[[ Excerpted records, beginning ]]

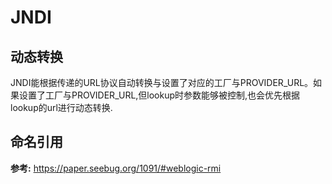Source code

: # JNDI
## 动态转换
JNDI能根据传递的URL协议自动转换与设置了对应的工厂与PROVIDER_URL。如果设置了工厂与PROVIDER_URL,但lookup时参数能够被控制,也会优先根据lookup的url进行动态转换.
## 命名引用

**参考:**
https://paper.seebug.org/1091/#weblogic-rmi
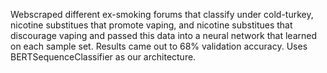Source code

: Webscraped different ex-smoking forums that classify under cold-turkey, nicotine substitues that promote vaping, and nicotine substitues that discourage vaping and passed this data into a neural network that learned on each sample set.  Results came out to 68% validation accuracy.  Uses BERTSequenceClassifier as our architecture.

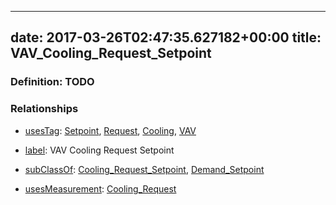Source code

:
---
date: 2017-03-26T02:47:35.627182+00:00
title: VAV_Cooling_Request_Setpoint
---
### Definition: TODO

### Relationships

* [usesTag](https://brickschema.org/schema/1.0/BrickFrame#usesTag): [Setpoint](https://brickschema.org/schema/1.0/BrickTag#Setpoint), [Request](https://brickschema.org/schema/1.0/BrickTag#Request), [Cooling](https://brickschema.org/schema/1.0/BrickTag#Cooling), [VAV](https://brickschema.org/schema/1.0/BrickTag#VAV)

* [label](http://www.w3.org/2000/01/rdf-schema#label): VAV Cooling Request Setpoint

* [subClassOf](http://www.w3.org/2000/01/rdf-schema#subClassOf): [Cooling_Request_Setpoint](https://brickschema.org/schema/1.0/Brick#Cooling_Request_Setpoint), [Demand_Setpoint](https://brickschema.org/schema/1.0/Brick#Demand_Setpoint)

* [usesMeasurement](https://brickschema.org/schema/1.0/BrickFrame#usesMeasurement): [Cooling_Request](https://brickschema.org/schema/1.0/Brick#Cooling_Request)
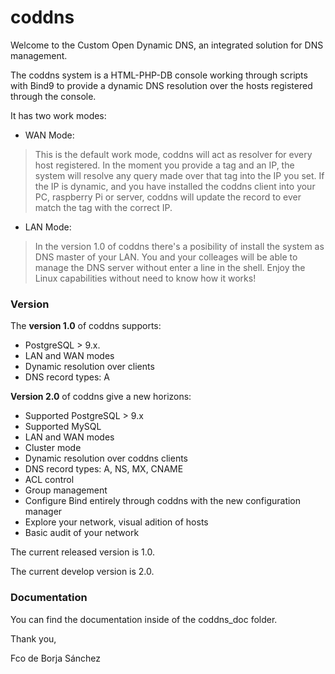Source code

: # coddns


Welcome to the Custom Open Dynamic DNS, an integrated solution for DNS management.

The coddns system is a HTML-PHP-DB console working through scripts with Bind9 to provide a dynamic DNS resolution over the hosts registered through the console.

It has two work modes:
 - WAN Mode:
> This is the default work mode, coddns will act as resolver for every host registered. In the moment you provide a tag and an IP, the system will resolve any query made over that tag into the IP you set.
> If the IP is dynamic, and you have installed the coddns client into your PC, raspberry Pi or server, coddns will update the record to ever match the tag with the correct IP.

 - LAN Mode:
> In the version 1.0 of coddns there's a posibility of install the system as DNS master of your LAN. You and your colleages will be able to manage the DNS server without enter a line in the shell. Enjoy the Linux capabilities without need to know how it works!


### Version


The **version 1.0** of coddns supports:
 - PostgreSQL > 9.x.
 - LAN and WAN modes
 - Dynamic resolution over clients
 - DNS record types: A


**Version 2.0** of coddns give a new horizons:
 - Supported PostgreSQL > 9.x
 - Supported MySQL
 - LAN and WAN modes
 - Cluster mode
 - Dynamic resolution over coddns clients
 - DNS record types: A, NS, MX, CNAME
 - ACL control
 - Group management
 - Configure Bind entirely through coddns with the new configuration manager
 - Explore your network, visual adition of hosts
 - Basic audit of your network


The current released version is 1.0.

The current develop version is 2.0.


### Documentation

You can find the documentation inside of the coddns_doc folder.



Thank you, 

Fco de Borja Sánchez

[[ Excerpted records, end ]]

## Work required
Rewrite the text of the items above, switching "PostgreSQL" to "Postgres" everywhere it appears and leaving everything else unchanged. Omit the pictures.

## Task answer
Source code

: # JNDI
## 动态转换
JNDI能根据传递的URL协议自动转换与设置了对应的工厂与PROVIDER_URL。如果设置了工厂与PROVIDER_URL,但lookup时参数能够被控制,也会优先根据lookup的url进行动态转换.
## 命名引用

**参考:**
https://paper.seebug.org/1091/#weblogic-rmi
Source code

: Webscraped different ex-smoking forums that classify under cold-turkey, nicotine substitues that promote vaping, and nicotine substitues that discourage vaping and passed this data into a neural network that learned on each sample set.  Results came out to 68% validation accuracy.  Uses BERTSequenceClassifier as our architecture.

Source code

:
---
date: 2017-03-26T02:47:35.627182+00:00
title: VAV_Cooling_Request_Setpoint
---
### Definition: TODO

### Relationships

* [usesTag](https://brickschema.org/schema/1.0/BrickFrame#usesTag): [Setpoint](https://brickschema.org/schema/1.0/BrickTag#Setpoint), [Request](https://brickschema.org/schema/1.0/BrickTag#Request), [Cooling](https://brickschema.org/schema/1.0/BrickTag#Cooling), [VAV](https://brickschema.org/schema/1.0/BrickTag#VAV)

* [label](http://www.w3.org/2000/01/rdf-schema#label): VAV Cooling Request Setpoint

* [subClassOf](http://www.w3.org/2000/01/rdf-schema#subClassOf): [Cooling_Request_Setpoint](https://brickschema.org/schema/1.0/Brick#Cooling_Request_Setpoint), [Demand_Setpoint](https://brickschema.org/schema/1.0/Brick#Demand_Setpoint)

* [usesMeasurement](https://brickschema.org/schema/1.0/BrickFrame#usesMeasurement): [Cooling_Request](https://brickschema.org/schema/1.0/Brick#Cooling_Request)
Source code

: # coddns


Welcome to the Custom Open Dynamic DNS, an integrated solution for DNS management.

The coddns system is a HTML-PHP-DB console working through scripts with Bind9 to provide a dynamic DNS resolution over the hosts registered through the console.

It has two work modes:
 - WAN Mode:
> This is the default work mode, coddns will act as resolver for every host registered. In the moment you provide a tag and an IP, the system will resolve any query made over that tag into the IP you set.
> If the IP is dynamic, and you have installed the coddns client into your PC, raspberry Pi or server, coddns will update the record to ever match the tag with the correct IP.

 - LAN Mode:
> In the version 1.0 of coddns there's a posibility of install the system as DNS master of your LAN. You and your colleages will be able to manage the DNS server without enter a line in the shell. Enjoy the Linux capabilities without need to know how it works!


### Version


The **version 1.0** of coddns supports:
 - Postgres > 9.x.
 - LAN and WAN modes
 - Dynamic resolution over clients
 - DNS record types: A


**Version 2.0** of coddns give a new horizons:
 - Supported Postgres > 9.x
 - Supported MySQL
 - LAN and WAN modes
 - Cluster mode
 - Dynamic resolution over coddns clients
 - DNS record types: A, NS, MX, CNAME
 - ACL control
 - Group management
 - Configure Bind entirely through coddns with the new configuration manager
 - Explore your network, visual adition of hosts
 - Basic audit of your network


The current released version is 1.0.

The current develop version is 2.0.


### Documentation

You can find the documentation inside of the coddns_doc folder.



Thank you, 

Fco de Borja Sánchez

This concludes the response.